Die flämischen Liberalen von der Open VLD sind offenbar tief gespalten. Wie äußert sich das?
Auf der einen Seite gibt es die Parteispitze, vor allem Open-VLD-Präsidentin Gwendolyn Rutten und den amtierenden Vize-Premier Alexander De Croo. Von diesen beiden sagt man, dass sie für ein Regenbogen-Szenario zu begeistern sind. Gerade bei Gwendolyn Rutten sind da vielleicht auch ein Stück weit persönliche Interessen im Spiel. In einem solchen Szenario würde sie nämlich vielleicht sogar die neue Premierministerin. Da gibt es nur ein Problem: Teile der Basis tragen diesen Kurs nicht mit. Der Unmut ist anscheinend ziemlich groß: Die Zeitung De Morgen schrieb schon, dass bei der Open VLD eine Meuterei drohe.
Was schwebt den potentiellen "Meuterern" denn da vor? Bevorzugt die Basis der Open VLD stattdessen eine Regierung mit der N-VA?

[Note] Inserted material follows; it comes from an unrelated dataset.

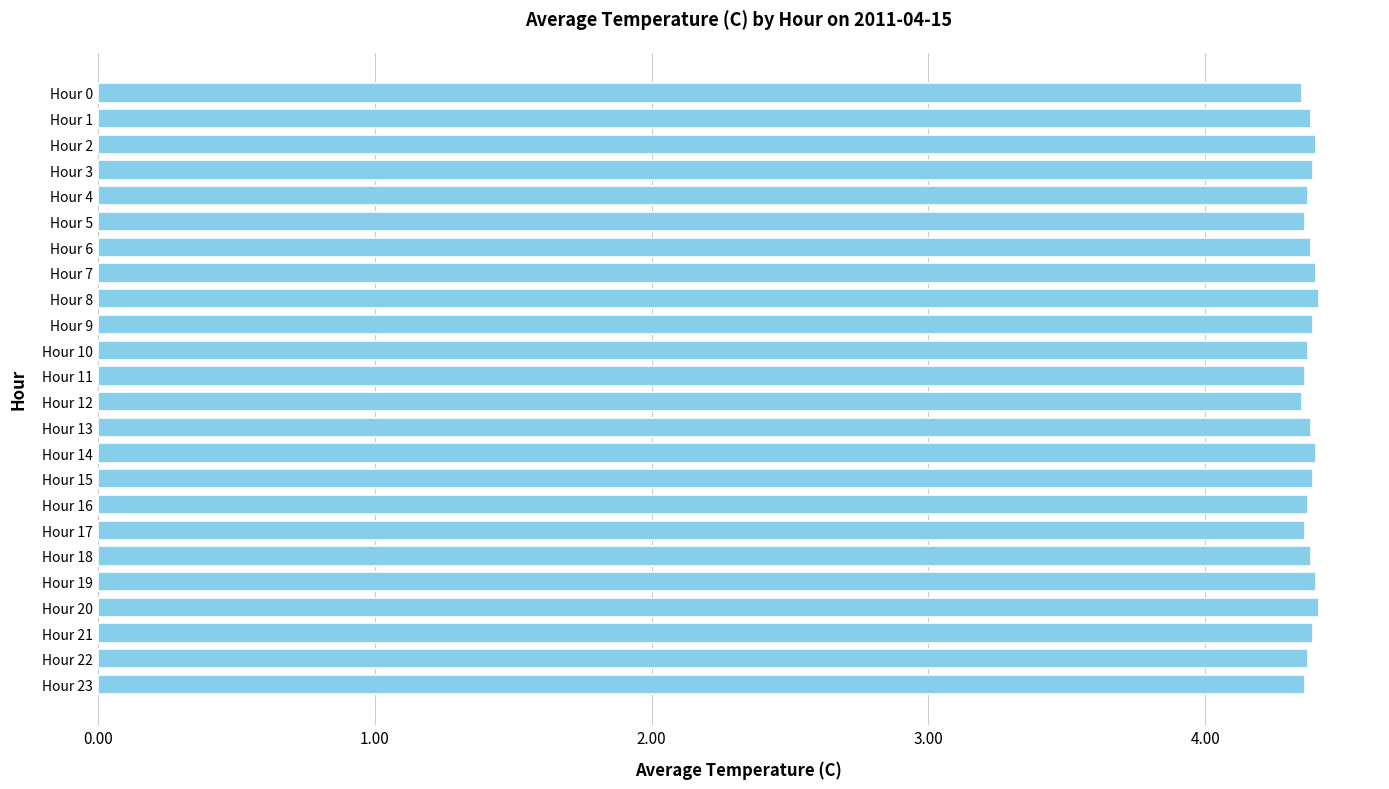

The value at Hour 3 is 4.4. True or false?

True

Das wäre vielleicht zu viel gesagt. Die, die sich äußern wollen, sind aber der Ansicht, dass man es doch zumindest versuchen sollte. In diese Richtung äußerte sich zum Beispiel der Open VLD-Parlamentarier Christian Leysen. Eine Entscheidung für einen Regenbogen, dafür ist es noch zu früh, sagt Christian Leysen. Jetzt, nachdem man dem PS-Chef die Möglichkeit gegeben habe, das Terrain zu sondieren, sollte man dem Vorsitzenden der stärksten Partei auch dieses Recht einräumen. Selbst, wenn der sich gerne wie ein Calimero verhält. Mit diesem "Calimero" meint Leysen natürlich N-VA-Chef Bart De Wever. Und Leysen spricht da offensichtlich für viele. Da kann man durchaus von einer Spaltung sprechen.
Diese Meinung, wonach jetzt also die N-VA am Zug sein sollte, diese Meinung hört man ja nicht zum ersten Mal. Das ist auch die derzeitige Parteilinie der flämischen Christdemokraten CD&V, oder...?
Ganz genau. Genau das hat die CD&V schon immer gesagt. Das mag auch damit zu tun haben, dass die CD&V zu dem ominösen Geheimtreffen am vergangenen Wochenende nicht eingeladen war. Aber, vielleicht war sie das auch deswegen nicht, weil sie im Moment das Fahrwasser der N-VA nicht verlassen will. Und das ist nach wie vor die Parteilinie. Der CD&V-Spitzenpolitiker und amtierende Justizminister Koen Geens hat das am Freitag in der VRT nochmal wiederholt. Eine Erklärung für diese Haltung, wenn auch vielleicht nicht die einzige, ist, dass man auch bei der CD&V verhindern will, dass die N-VA in den nächsten vier Jahren ihre Paraderolle spielt, die des Opfers nämlich. Die CD&V wird die N-VA also wohl erstmal nicht loslassen.
Wird sich das nicht vielleicht noch ändern? Seit dem späten Nachmittag kennen wir ja den Namen des neuen CD&V-Vorsitzenden. Es ist Joachim Coens, der beim CD&V-Mitgliederentscheid die meisten Stimmen bekommen hat. Könnte der jetzt nicht den Kurs der CD&V verändern?
Ich denke nicht. Beide Kandidaten, Joachim Coens und auch sein Herausforderer, der Jung-CD&V-Vorsitzende Sammy Mahdi, waren sich in diesem Punkt einig: Beide haben sie, zumindest zum jetzigen Zeitpunkt, eine Koalition ohne die N-VA ausgeschlossen. Heißt: an dieser Haltung wird sich wohl erstmal nichts ändern.
Jetzt liegt also die Entscheidung bei König Philippe. Informator Paul Magnette wird am Montag dem Staatsoberhaupt erneut Bericht erstatten. Der König ist da in einer doch komplizierten Lage, oder?
König Philippe hat im Großen und Ganzen zwei Möglichkeiten: Entweder, er geht auf das Magnette-Szenario ein. Dann würde er wohl einen Regierungsbildner benennen; und das wäre dann vielleicht ein oder eine Liberale. Oder, König Philippe geht auf den Druck aus Flandern ein und macht einen N-VA-Politiker zum Informator; das wäre wohl Bart De Wever. Und dann würden wir wieder eine Runde drehen. Beides ist denkbar, und beide Szenarien sind nicht ohne Risiko.